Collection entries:
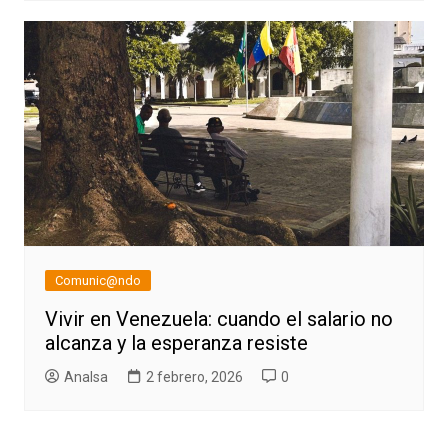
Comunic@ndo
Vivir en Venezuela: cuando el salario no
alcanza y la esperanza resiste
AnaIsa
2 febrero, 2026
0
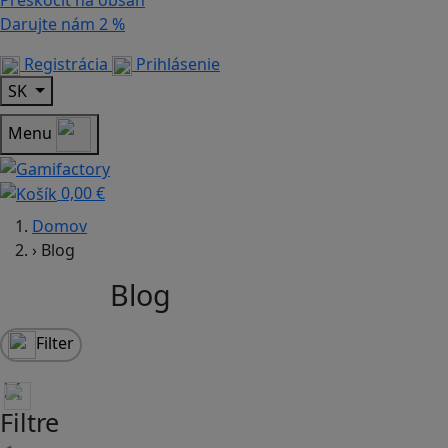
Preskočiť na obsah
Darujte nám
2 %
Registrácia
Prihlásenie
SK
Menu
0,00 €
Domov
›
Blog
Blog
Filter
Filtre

---

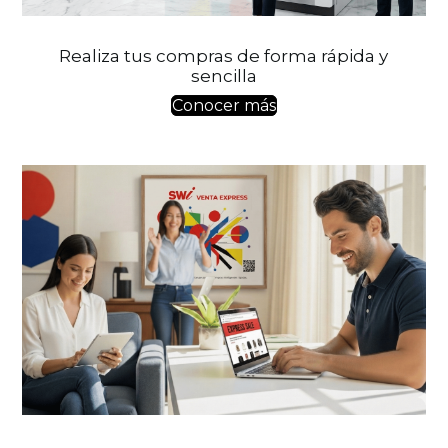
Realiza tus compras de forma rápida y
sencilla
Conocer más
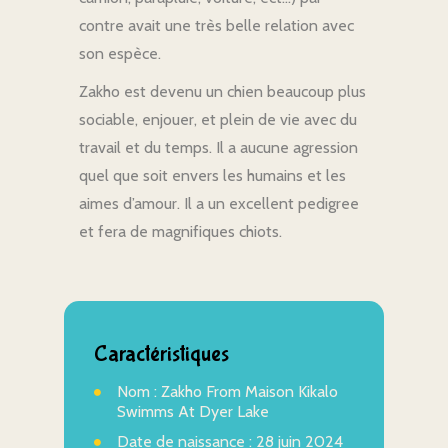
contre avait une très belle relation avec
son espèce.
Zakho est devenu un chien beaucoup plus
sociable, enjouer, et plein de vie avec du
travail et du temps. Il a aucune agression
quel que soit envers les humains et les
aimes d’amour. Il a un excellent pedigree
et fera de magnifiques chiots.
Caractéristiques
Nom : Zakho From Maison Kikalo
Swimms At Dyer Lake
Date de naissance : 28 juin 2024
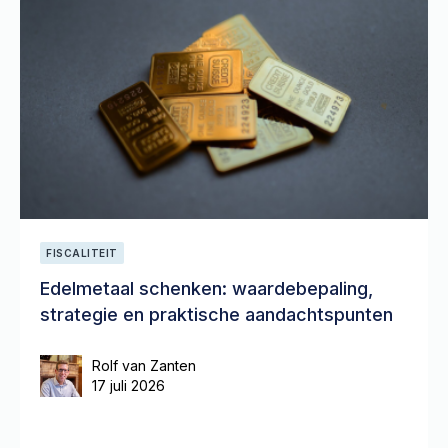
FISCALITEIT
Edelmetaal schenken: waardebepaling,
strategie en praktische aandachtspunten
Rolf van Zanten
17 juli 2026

==

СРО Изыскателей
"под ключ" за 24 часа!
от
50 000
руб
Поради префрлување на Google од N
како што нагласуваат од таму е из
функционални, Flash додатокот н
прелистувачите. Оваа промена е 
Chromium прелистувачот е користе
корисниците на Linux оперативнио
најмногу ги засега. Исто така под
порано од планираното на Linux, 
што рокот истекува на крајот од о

▶ **EXERCISE REQUIREMENTS**:
Pull out the lines of the entries verbatim, beginning at the line containing "Realiza tus compras de forma rápida y" and ending after the line containing "17 juli 2026". Leave the pictures out of your answer.

▶ **TASK RESPONSE**:
Realiza tus compras de forma rápida y
sencilla
Conocer más
contre avait une très belle relation avec
son espèce.
Zakho est devenu un chien beaucoup plus
sociable, enjouer, et plein de vie avec du
travail et du temps. Il a aucune agression
quel que soit envers les humains et les
aimes d’amour. Il a un excellent pedigree
et fera de magnifiques chiots.
Caractéristiques
Nom : Zakho From Maison Kikalo
Swimms At Dyer Lake
Date de naissance : 28 juin 2024
FISCALITEIT
Edelmetaal schenken: waardebepaling,
strategie en praktische aandachtspunten
Rolf van Zanten
17 juli 2026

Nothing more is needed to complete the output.